TL;DR
This paper presents an open source FPGA design flow from Verilog to bitstream supporting two commercial FPGA families, enabling flexible, architecture-neutral FPGA development for custom computing applications.
Contribution
It introduces a fully open source, architecture-neutral FPGA framework combining Yosys and nextpnr, supporting multiple FPGA families and demonstrating flexibility and hardware validation.
Findings
Supports Lattice iCE40 and ECP5 FPGA families
Successfully used in neural-network accelerator and Linux-capable SoC
Demonstrates flexible architecture support and case study on longest-path routing
Abstract
This paper introduces a fully free and open source software (FOSS) architecture-neutral FPGA framework comprising of Yosys for Verilog synthesis, and nextpnr for placement, routing, and bitstream generation.

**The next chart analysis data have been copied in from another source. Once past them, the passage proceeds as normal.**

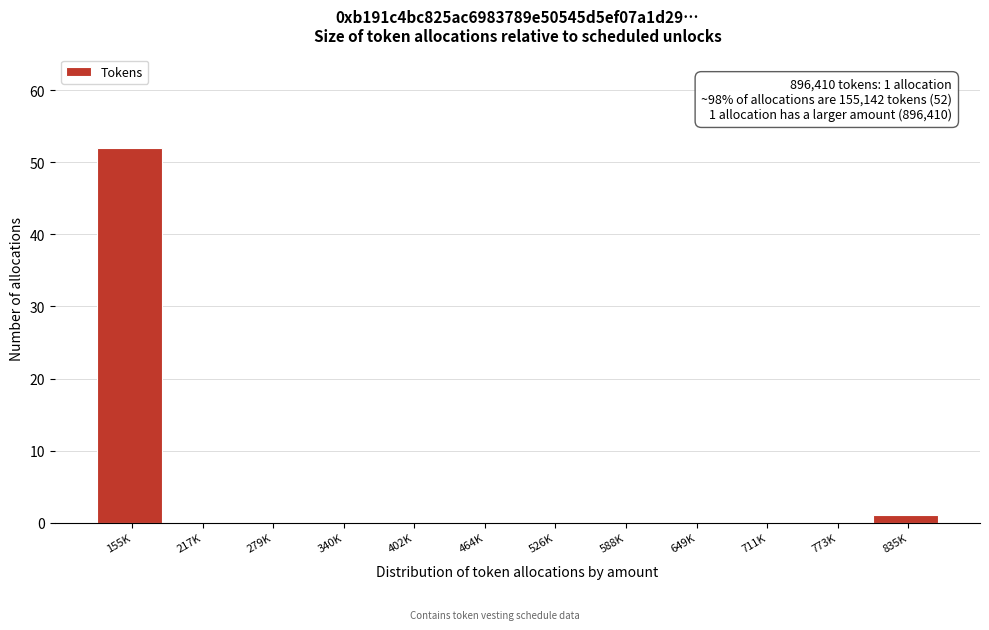

Reading left to right, list all the values displayed in this chart.

155K=52	217K=0	279K=0	340K=0	402K=0	464K=0	526K=0	588K=0	649K=0	711K=0	773K=0	835K=1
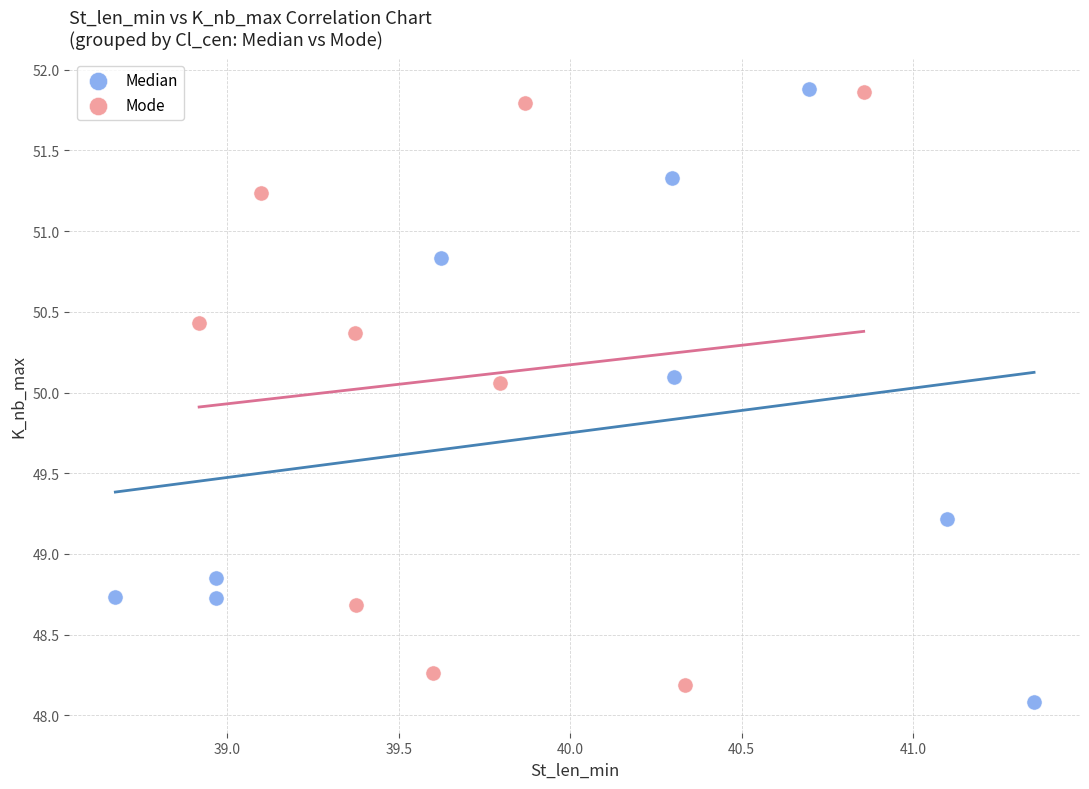

What are all the series names shown in the legend?

Median, Mode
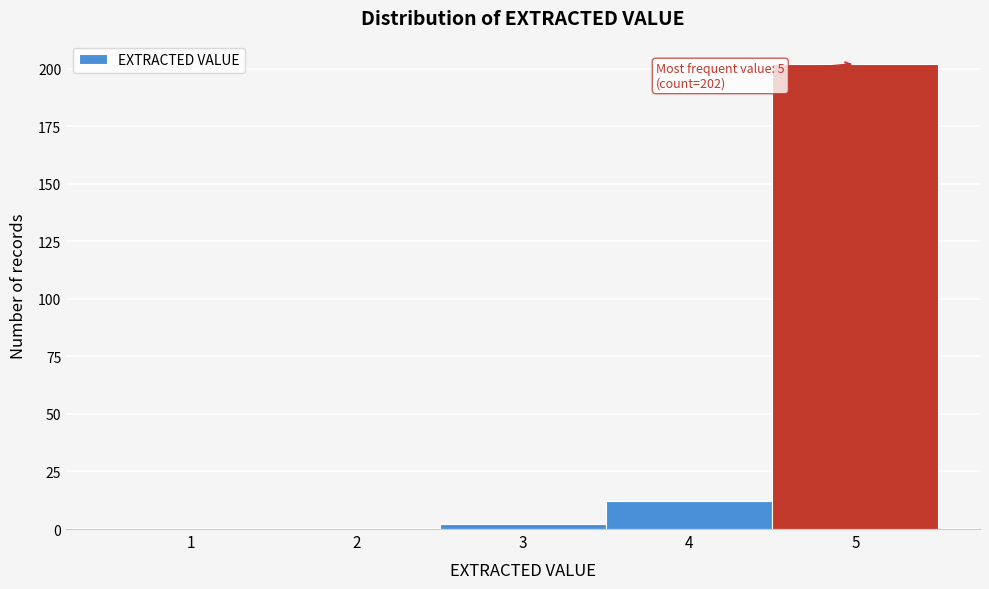

Reading right to left, list all the values displayed in this chart.

5=202	4=12	3=2	2=0	1=0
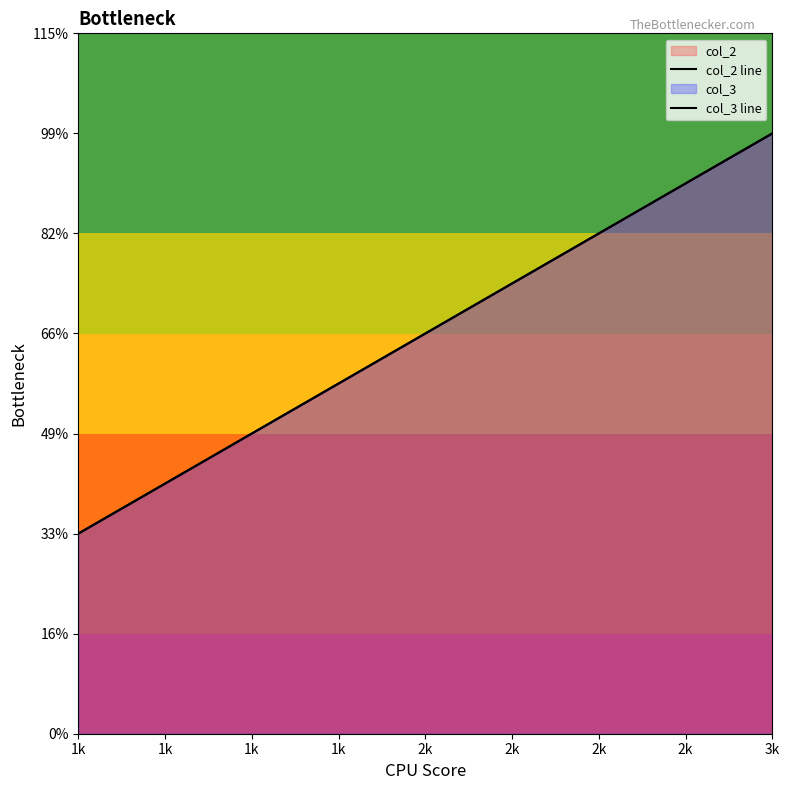

Is the value of col_2 line at 2k greater than the value of col_3 line at 2k?

No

Currently, this flow supports two commercially available FPGA families, Lattice iCE40 (up to 8K logic elements) and Lattice ECP5 (up to 85K elements) and has been hardware-proven for custom-computing machines including a low-power neural-network accelerator and an OpenRISC system-on-chip capable of booting Linux. Both Yosys and nextpnr have been engineered in a highly flexible manner to support many of the features present in modern FPGAs by separating architecture-specific details from the common mapping algorithms. This framework is demonstrated on a longest-path case study to find an atypical single source-sink path occupying up to 45% of all on-chip wiring.